[Task prompt]
Keep to one stretch of the data below, the lines from the one with "general EEB |" up to and including the one with "Bühler | Greens/EFA |", and return that stretch exactly.

**********

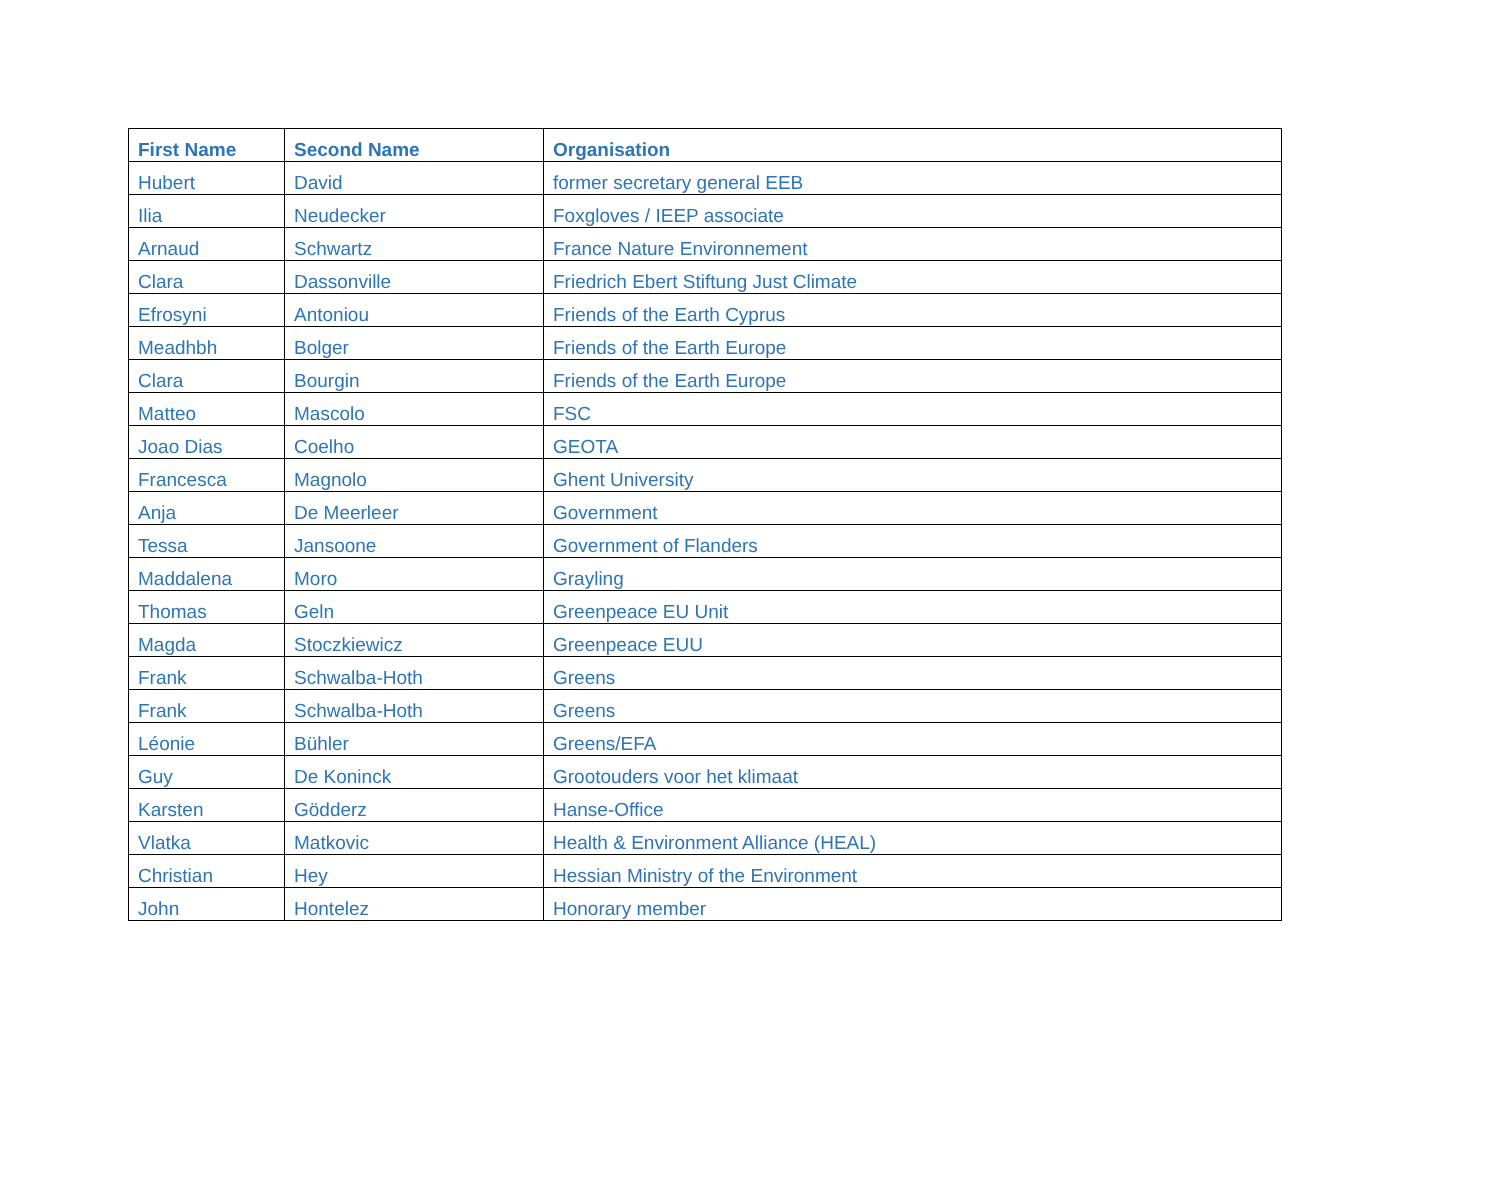| First Name | Second Name | Organisation |
| --- | --- | --- |
| Hubert | David | former secretary general EEB |
| Ilia | Neudecker | Foxgloves / IEEP associate |
| Arnaud | Schwartz | France Nature Environnement |
| Clara | Dassonville | Friedrich Ebert Stiftung Just Climate |
| Efrosyni | Antoniou | Friends of the Earth Cyprus |
| Meadhbh | Bolger | Friends of the Earth Europe |
| Clara | Bourgin | Friends of the Earth Europe |
| Matteo | Mascolo | FSC |
| Joao Dias | Coelho | GEOTA |
| Francesca | Magnolo | Ghent University |
| Anja | De Meerleer | Government |
| Tessa | Jansoone | Government of Flanders |
| Maddalena | Moro | Grayling |
| Thomas | Geln | Greenpeace EU Unit |
| Magda | Stoczkiewicz | Greenpeace EUU |
| Frank | Schwalba-Hoth | Greens |
| Frank | Schwalba-Hoth | Greens |
| Léonie | Bühler | Greens/EFA |
| Guy | De Koninck | Grootouders voor het klimaat |
| Karsten | Gödderz | Hanse-Office |
| Vlatka | Matkovic | Health & Environment Alliance (HEAL) |
| Christian | Hey | Hessian Ministry of the Environment |
| John | Hontelez | Honorary member |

**********

[Result for this task]
| Hubert | David | former secretary general EEB |
| Ilia | Neudecker | Foxgloves / IEEP associate |
| Arnaud | Schwartz | France Nature Environnement |
| Clara | Dassonville | Friedrich Ebert Stiftung Just Climate |
| Efrosyni | Antoniou | Friends of the Earth Cyprus |
| Meadhbh | Bolger | Friends of the Earth Europe |
| Clara | Bourgin | Friends of the Earth Europe |
| Matteo | Mascolo | FSC |
| Joao Dias | Coelho | GEOTA |
| Francesca | Magnolo | Ghent University |
| Anja | De Meerleer | Government |
| Tessa | Jansoone | Government of Flanders |
| Maddalena | Moro | Grayling |
| Thomas | Geln | Greenpeace EU Unit |
| Magda | Stoczkiewicz | Greenpeace EUU |
| Frank | Schwalba-Hoth | Greens |
| Frank | Schwalba-Hoth | Greens |
| Léonie | Bühler | Greens/EFA |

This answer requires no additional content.